(SELECTED TEXT)
+---+

Sara Russell: Revelations from the Bennu asteroid

In this edition of Titans of Science, Chris Smith chats with a planetary scientist charged with analysing rock samples brought in from outer space, Sara Russell…

Chris - Once you were installed at the Natural History Museum, what was the furrow that, you weren't a peasant, but what was the furrow you were ploughing with your meteorites from there?

Sara - Yeah, so I'm still really interested in how the protoplanetary disk formed, but also I became more interested in the slightly later history of what happened once an asteroid was there. So by looking at the mineralogy of the asteroid itself, and especially the ones that formed with ice, you can look at how much water it originally had and how the waters interacted with the rocks. And I became interested more in learning about basically how our Earth got to have water on it. And we think that the Earth got all the water from its oceans by being impacted in its early history with asteroids that are probably asteroids that contain clays. And so I wanted to look more about how that formed and where it came from.

+---+

(INFORMATION GIVEN)
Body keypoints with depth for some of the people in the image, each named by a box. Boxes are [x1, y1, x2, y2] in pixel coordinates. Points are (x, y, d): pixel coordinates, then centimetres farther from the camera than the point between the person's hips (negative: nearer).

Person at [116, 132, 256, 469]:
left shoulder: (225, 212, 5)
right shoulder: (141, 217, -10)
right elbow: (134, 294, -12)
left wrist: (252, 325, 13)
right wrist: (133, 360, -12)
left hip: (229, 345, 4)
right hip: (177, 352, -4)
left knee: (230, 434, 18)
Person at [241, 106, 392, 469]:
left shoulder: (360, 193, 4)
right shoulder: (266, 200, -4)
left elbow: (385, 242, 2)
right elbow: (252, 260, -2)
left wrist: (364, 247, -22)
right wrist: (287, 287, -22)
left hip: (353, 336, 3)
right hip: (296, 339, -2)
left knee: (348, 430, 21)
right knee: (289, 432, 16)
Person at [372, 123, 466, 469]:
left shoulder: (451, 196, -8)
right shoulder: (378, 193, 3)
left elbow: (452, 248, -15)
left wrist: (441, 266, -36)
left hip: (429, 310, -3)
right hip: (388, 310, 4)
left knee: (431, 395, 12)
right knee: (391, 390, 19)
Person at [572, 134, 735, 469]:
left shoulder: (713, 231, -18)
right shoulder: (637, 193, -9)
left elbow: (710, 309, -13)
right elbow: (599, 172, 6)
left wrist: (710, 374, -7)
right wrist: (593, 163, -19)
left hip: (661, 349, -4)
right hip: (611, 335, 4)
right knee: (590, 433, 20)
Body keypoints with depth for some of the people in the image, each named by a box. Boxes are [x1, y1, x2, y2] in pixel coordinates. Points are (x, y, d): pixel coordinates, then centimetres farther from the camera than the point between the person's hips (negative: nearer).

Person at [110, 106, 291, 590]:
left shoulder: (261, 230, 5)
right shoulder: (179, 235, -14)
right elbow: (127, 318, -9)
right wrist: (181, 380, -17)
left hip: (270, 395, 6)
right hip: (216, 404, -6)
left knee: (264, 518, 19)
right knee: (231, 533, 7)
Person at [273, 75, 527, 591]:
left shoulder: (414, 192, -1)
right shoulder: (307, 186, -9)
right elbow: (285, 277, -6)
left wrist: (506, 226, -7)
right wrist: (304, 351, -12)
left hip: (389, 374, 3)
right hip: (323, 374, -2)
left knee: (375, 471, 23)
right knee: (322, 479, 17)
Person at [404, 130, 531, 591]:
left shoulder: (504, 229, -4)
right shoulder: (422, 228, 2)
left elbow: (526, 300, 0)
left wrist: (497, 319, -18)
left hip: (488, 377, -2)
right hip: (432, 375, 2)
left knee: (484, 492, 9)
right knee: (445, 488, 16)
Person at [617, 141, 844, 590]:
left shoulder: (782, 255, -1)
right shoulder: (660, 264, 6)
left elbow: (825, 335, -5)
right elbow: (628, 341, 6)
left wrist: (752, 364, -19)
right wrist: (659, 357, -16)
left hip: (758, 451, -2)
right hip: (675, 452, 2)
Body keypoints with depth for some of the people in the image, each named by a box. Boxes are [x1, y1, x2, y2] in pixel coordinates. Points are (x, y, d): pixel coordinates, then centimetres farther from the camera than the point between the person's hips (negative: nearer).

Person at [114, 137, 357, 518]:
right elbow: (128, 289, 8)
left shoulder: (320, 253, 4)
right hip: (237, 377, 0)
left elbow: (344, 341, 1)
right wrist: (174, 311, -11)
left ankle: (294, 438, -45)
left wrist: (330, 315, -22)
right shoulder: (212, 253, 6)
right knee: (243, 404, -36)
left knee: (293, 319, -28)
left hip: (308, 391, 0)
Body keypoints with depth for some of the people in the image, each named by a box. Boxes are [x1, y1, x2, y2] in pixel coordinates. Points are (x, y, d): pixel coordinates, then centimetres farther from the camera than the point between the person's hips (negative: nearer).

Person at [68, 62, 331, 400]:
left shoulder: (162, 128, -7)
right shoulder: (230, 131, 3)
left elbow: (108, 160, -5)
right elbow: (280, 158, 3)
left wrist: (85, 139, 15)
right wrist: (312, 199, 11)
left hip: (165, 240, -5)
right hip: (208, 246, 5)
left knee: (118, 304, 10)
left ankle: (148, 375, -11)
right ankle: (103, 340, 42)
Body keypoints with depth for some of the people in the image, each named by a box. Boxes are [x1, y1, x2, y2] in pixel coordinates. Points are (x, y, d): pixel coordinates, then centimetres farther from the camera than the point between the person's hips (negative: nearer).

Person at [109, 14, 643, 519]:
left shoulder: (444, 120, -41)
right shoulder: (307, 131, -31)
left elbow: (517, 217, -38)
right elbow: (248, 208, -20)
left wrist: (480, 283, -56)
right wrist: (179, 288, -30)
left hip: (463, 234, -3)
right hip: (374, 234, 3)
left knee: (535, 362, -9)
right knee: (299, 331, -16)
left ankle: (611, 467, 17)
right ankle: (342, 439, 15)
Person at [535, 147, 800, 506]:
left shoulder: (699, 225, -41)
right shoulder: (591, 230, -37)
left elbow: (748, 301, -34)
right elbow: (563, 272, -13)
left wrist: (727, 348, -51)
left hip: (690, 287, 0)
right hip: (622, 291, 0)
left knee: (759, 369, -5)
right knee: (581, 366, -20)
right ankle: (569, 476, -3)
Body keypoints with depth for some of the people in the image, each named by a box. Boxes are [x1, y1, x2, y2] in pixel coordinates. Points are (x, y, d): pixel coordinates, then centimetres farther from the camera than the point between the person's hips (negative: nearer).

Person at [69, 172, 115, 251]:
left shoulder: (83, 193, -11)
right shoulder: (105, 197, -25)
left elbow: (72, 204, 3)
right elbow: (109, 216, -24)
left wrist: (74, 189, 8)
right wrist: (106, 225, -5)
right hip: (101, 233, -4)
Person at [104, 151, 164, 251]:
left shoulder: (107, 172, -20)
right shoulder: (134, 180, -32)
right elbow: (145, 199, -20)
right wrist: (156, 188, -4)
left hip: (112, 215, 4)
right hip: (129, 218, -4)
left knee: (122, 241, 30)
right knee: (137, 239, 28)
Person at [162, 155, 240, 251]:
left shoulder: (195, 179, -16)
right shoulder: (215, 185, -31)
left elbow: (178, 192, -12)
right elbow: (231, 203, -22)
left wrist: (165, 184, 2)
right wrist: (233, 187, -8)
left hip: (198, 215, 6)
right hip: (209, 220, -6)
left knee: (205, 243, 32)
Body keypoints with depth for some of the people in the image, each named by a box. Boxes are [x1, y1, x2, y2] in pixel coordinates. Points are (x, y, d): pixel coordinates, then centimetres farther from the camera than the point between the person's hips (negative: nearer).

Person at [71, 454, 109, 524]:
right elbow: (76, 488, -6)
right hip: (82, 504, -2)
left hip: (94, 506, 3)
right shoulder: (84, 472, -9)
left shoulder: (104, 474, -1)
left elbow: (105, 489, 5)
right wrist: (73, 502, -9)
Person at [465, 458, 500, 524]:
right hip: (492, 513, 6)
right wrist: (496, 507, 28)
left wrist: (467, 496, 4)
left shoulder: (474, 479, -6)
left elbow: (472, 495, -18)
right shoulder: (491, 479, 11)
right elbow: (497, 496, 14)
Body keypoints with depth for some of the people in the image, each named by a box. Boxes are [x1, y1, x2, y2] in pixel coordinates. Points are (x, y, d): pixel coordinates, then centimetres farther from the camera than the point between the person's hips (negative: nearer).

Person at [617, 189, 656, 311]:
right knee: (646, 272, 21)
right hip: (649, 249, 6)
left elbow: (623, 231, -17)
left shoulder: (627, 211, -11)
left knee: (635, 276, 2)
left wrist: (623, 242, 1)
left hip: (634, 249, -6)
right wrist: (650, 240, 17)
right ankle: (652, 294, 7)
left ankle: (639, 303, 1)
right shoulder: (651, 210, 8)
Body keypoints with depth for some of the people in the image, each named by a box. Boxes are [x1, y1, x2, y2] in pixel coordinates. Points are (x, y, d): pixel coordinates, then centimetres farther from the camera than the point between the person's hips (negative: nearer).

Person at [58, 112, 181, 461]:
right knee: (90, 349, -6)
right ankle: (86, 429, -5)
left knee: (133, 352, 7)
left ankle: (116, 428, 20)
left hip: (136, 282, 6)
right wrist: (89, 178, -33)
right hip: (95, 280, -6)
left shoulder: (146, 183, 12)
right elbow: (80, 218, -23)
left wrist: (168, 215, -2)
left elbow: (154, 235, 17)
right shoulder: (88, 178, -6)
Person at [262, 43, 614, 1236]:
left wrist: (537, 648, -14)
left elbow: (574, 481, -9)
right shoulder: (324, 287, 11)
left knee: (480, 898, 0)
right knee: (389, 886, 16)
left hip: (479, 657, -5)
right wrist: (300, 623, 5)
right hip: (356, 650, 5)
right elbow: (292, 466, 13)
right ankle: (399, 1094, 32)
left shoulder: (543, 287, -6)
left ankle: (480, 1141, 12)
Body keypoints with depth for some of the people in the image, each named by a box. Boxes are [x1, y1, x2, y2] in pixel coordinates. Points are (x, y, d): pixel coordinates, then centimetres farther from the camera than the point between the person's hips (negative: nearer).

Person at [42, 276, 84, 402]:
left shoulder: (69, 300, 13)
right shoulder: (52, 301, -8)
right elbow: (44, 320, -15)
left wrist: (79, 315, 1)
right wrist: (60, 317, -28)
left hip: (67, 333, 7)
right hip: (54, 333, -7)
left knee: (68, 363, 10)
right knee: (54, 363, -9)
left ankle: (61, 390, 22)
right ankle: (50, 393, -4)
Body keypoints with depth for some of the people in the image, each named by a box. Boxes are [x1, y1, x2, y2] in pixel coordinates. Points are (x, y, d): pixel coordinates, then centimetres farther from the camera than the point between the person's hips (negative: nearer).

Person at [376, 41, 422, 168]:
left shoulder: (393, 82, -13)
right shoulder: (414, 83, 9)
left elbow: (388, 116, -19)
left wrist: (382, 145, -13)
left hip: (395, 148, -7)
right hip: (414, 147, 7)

+---+

(ABOUT THIS TASK)
Can you reproduce, word for word, the stretch of the Bennu asteroid interview from "Chris - Once" through "meteorites from there?"?

(ANSWER SECTION)
Chris - Once you were installed at the Natural History Museum, what was the furrow that, you weren't a peasant, but what was the furrow you were ploughing with your meteorites from there?